Review: Empire in Black and Gold (Shadows of the Apt # 1)

Adrian Tchaikovsky: Empire in Black and Gold (Shadows of the Apt # 1). (Tor Books, 2008)

So back in 2009 I bought three books by Adrian Tchaikovsky because they sounded very interesting … and I thought it was a trilogy. After they arrived, I realized these were the first three books in a series supposed to be 10 books. Finally, I got around to starting on this series – and I’m really impressed. This first book in the series is also apparently Tchaikovsky’s first novel and although the plot line is somewhat familiar from other fantasy series – and also, from some real life circumstances – he has managed to create something new.
This is solely because of the various insect kinden that populate the book. Each kinden has it’s own characteristics, each has their own special abilities. Beetles are solid, robust people – mantis are excellent fighters and killers.
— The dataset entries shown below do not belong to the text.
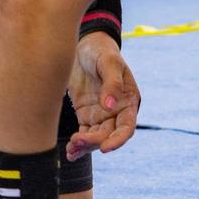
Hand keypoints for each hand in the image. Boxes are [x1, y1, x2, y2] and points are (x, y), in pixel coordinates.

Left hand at [65, 34, 139, 161]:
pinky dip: (77, 145)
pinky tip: (70, 153)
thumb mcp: (109, 62)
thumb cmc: (101, 51)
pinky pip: (83, 134)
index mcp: (128, 102)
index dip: (117, 140)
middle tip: (77, 141)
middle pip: (108, 135)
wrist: (83, 45)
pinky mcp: (86, 116)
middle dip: (94, 142)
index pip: (126, 127)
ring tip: (71, 149)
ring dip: (84, 146)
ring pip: (95, 138)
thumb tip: (109, 106)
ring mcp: (101, 115)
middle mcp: (116, 112)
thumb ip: (111, 83)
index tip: (105, 148)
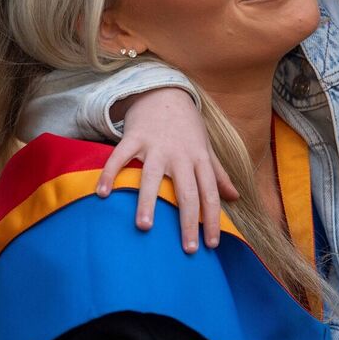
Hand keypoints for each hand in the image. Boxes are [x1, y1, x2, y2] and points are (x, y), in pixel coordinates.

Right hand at [95, 87, 239, 252]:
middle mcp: (180, 154)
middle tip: (187, 249)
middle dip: (188, 221)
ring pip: (153, 176)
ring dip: (149, 202)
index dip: (212, 219)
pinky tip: (102, 193)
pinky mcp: (135, 136)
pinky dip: (110, 173)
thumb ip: (219, 174)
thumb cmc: (188, 127)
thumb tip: (236, 197)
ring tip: (145, 227)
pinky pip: (120, 157)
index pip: (210, 193)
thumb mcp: (206, 148)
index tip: (210, 244)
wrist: (165, 91)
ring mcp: (156, 145)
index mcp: (200, 158)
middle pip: (187, 191)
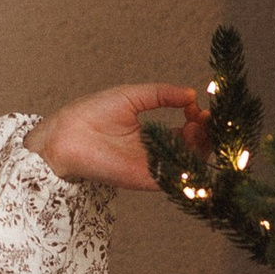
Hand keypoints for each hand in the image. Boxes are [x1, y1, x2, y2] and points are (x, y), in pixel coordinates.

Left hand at [28, 84, 209, 190]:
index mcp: (153, 135)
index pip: (187, 133)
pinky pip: (178, 178)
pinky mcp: (148, 179)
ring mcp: (154, 168)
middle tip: (203, 118)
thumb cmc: (93, 113)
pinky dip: (191, 163)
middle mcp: (157, 154)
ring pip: (191, 165)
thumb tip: (192, 94)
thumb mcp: (134, 96)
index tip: (199, 109)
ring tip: (195, 125)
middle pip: (195, 151)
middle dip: (206, 134)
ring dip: (202, 146)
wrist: (68, 133)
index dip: (199, 122)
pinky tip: (191, 141)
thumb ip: (163, 94)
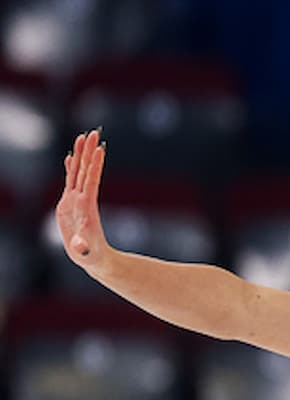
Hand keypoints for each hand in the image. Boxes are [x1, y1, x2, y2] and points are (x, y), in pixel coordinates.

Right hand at [56, 128, 112, 271]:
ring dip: (80, 155)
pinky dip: (70, 169)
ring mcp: (75, 200)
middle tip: (92, 133)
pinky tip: (71, 157)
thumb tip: (80, 248)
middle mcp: (82, 199)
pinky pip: (70, 181)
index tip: (100, 149)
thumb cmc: (89, 255)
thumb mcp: (85, 252)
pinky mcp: (69, 203)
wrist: (91, 256)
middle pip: (85, 171)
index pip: (91, 180)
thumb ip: (81, 248)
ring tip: (83, 137)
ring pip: (77, 173)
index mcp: (86, 206)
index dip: (94, 165)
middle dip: (88, 152)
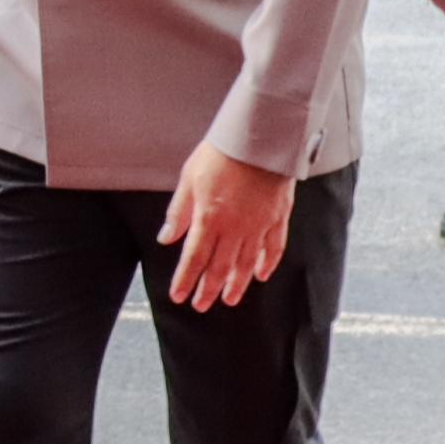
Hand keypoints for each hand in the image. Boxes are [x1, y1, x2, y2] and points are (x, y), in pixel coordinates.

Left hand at [161, 142, 295, 308]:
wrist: (260, 137)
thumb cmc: (220, 154)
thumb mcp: (188, 179)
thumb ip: (178, 212)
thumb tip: (167, 239)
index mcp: (209, 218)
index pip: (194, 258)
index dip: (186, 280)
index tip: (178, 296)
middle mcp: (234, 227)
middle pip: (219, 267)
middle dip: (208, 289)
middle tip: (201, 306)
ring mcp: (259, 224)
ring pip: (246, 263)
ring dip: (236, 284)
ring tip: (228, 299)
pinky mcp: (278, 217)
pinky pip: (273, 247)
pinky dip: (267, 264)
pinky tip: (260, 275)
The story in this book is about a small band of unlikely heroes who try to tell their city as well as other cities about the danger from the expanding Wasp Empire. The leader of our band is one Stenwold Maker, a beetle, who years ago has seen what the Empire is capable of. No one however pays any attention to Stenwold’s warning however and suddenly the Wasps are knocking on the door, all charming and diplomatic of course.
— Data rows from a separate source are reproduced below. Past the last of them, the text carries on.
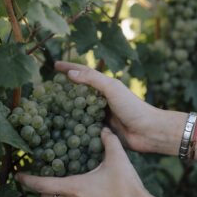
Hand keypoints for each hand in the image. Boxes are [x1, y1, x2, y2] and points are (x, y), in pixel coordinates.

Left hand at [15, 128, 150, 196]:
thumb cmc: (126, 186)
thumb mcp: (118, 158)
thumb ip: (109, 140)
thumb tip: (103, 129)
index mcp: (73, 188)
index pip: (41, 184)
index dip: (27, 180)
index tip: (18, 176)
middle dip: (41, 190)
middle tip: (41, 181)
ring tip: (56, 194)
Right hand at [55, 61, 185, 154]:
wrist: (148, 132)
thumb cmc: (132, 107)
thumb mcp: (112, 88)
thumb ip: (92, 80)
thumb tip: (71, 73)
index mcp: (105, 86)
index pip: (83, 73)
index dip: (69, 68)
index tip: (54, 65)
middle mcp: (101, 99)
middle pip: (79, 91)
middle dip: (64, 89)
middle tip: (48, 89)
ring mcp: (101, 115)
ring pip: (80, 110)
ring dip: (67, 108)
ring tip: (50, 108)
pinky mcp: (101, 130)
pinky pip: (84, 127)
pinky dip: (74, 126)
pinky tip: (62, 128)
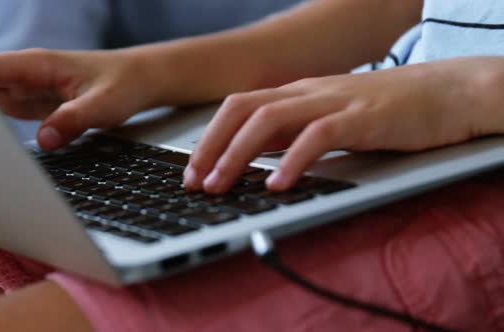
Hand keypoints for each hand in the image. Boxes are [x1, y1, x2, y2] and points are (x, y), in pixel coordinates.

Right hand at [0, 48, 162, 150]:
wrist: (142, 81)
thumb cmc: (125, 83)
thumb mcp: (103, 104)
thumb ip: (73, 120)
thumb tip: (43, 140)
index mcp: (37, 65)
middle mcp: (29, 76)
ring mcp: (32, 90)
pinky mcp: (39, 105)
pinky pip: (10, 113)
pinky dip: (0, 127)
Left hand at [184, 57, 503, 193]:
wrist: (448, 92)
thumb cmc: (389, 110)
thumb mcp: (332, 120)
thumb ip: (297, 134)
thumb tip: (262, 158)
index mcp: (298, 94)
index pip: (240, 108)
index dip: (210, 138)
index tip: (193, 171)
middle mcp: (308, 93)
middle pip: (243, 110)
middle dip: (211, 146)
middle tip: (193, 183)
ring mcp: (334, 101)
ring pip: (270, 120)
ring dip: (238, 155)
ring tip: (220, 186)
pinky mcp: (362, 117)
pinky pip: (317, 136)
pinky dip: (292, 160)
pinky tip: (277, 185)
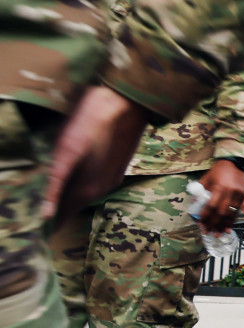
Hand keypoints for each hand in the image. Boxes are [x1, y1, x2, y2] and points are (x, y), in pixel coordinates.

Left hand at [41, 86, 151, 219]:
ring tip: (50, 192)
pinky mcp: (116, 168)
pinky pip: (94, 184)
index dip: (46, 222)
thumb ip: (55, 184)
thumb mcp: (66, 151)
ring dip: (68, 196)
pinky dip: (80, 186)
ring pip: (83, 195)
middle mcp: (101, 189)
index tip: (32, 224)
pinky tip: (73, 175)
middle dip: (55, 208)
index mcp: (87, 189)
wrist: (126, 103)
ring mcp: (111, 179)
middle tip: (34, 207)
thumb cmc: (91, 121)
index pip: (61, 217)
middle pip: (72, 206)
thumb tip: (45, 214)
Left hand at [198, 159, 243, 230]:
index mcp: (218, 187)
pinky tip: (228, 227)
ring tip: (219, 234)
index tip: (201, 226)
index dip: (206, 218)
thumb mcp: (206, 179)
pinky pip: (237, 210)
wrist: (237, 161)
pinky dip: (232, 220)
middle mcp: (230, 192)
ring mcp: (239, 194)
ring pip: (231, 213)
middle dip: (214, 224)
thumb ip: (200, 192)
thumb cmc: (219, 170)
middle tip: (209, 233)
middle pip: (221, 212)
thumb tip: (195, 205)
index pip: (211, 207)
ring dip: (224, 225)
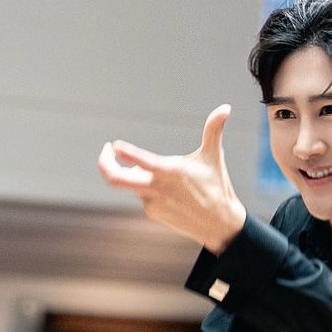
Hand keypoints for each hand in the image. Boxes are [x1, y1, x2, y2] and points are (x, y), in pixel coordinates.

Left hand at [99, 104, 246, 254]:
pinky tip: (165, 188)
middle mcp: (157, 188)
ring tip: (147, 168)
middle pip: (116, 179)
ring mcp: (152, 202)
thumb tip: (226, 107)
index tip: (114, 145)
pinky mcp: (152, 212)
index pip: (139, 161)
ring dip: (132, 173)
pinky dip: (145, 186)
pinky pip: (141, 195)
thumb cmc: (217, 186)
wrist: (218, 224)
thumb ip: (214, 130)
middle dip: (105, 164)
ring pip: (130, 185)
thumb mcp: (214, 156)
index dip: (123, 153)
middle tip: (106, 151)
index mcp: (170, 171)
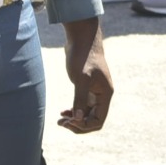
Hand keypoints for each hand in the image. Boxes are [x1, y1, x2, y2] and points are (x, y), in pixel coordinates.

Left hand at [57, 16, 112, 132]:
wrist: (82, 39)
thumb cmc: (84, 56)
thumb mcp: (81, 78)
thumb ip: (80, 98)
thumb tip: (78, 119)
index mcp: (105, 95)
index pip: (98, 121)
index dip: (84, 125)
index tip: (69, 120)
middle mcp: (102, 95)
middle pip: (93, 120)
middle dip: (78, 125)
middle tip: (61, 122)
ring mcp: (94, 92)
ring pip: (87, 114)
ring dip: (74, 120)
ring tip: (60, 120)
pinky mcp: (86, 87)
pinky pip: (82, 106)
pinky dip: (74, 111)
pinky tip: (63, 111)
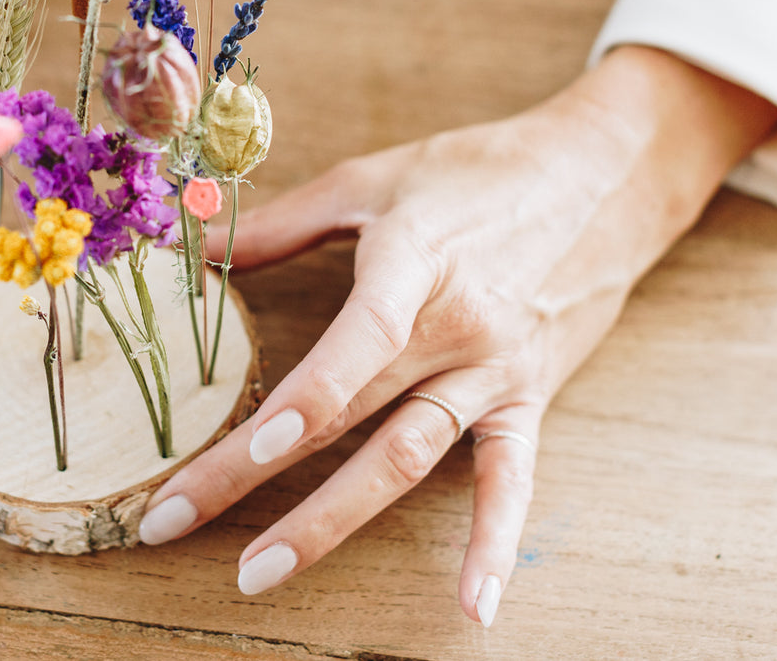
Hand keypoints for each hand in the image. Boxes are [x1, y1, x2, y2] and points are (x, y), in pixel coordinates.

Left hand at [139, 47, 776, 624]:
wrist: (606, 177)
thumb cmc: (480, 170)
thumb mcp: (374, 178)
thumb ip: (280, 221)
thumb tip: (196, 247)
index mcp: (412, 268)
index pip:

And suddenly, death knocks on Stenwold’s window and forces his hand, sending his niece Che, his ward Tynisa and their friends Salma and Totho out as agents. They are however followed and separated and various events occur that forces each of them to grow up and realize more about their potentials and abilities.
This book deals with issues that are very common in our world today. The Wasp Empire reminds me at the same time of Hitler’s Nazi Germany as well as the Empire in Star Wars, and the issues raised because of these are what all occupied – and soon to be occupied – experience. More interesting to me, though, was the issues between the various kinden, how hatred has been grown through centuries, how old old conflict still influence how we see each other, how our beliefs and religions make us look with suspicion on anyone with other ways of thinking.
If you want to look at it in that light, this book is about the conflicts we see in our world, the conflicts between Christians and Muslims, the everyday racism we experience, the unwarranted hatred that sometimes flares up. This book is about all this, but presented in another world – and it works.
The kinden all has their good and bad sides and even the big bad Empire shows it has individuals Wasps who aren’t either Nazi soldiers or storm troopers. This also add more depth to the story that there isn’t one individual kinden who’s just evil.
To me, this was a surprisingly good book. Even though the story is in some ways the same one we’ve read in the Dragonlance Chronicles, in the Wheel of Time series and in countless other novels, the insect kinden really give this a new twist that makes all the difference.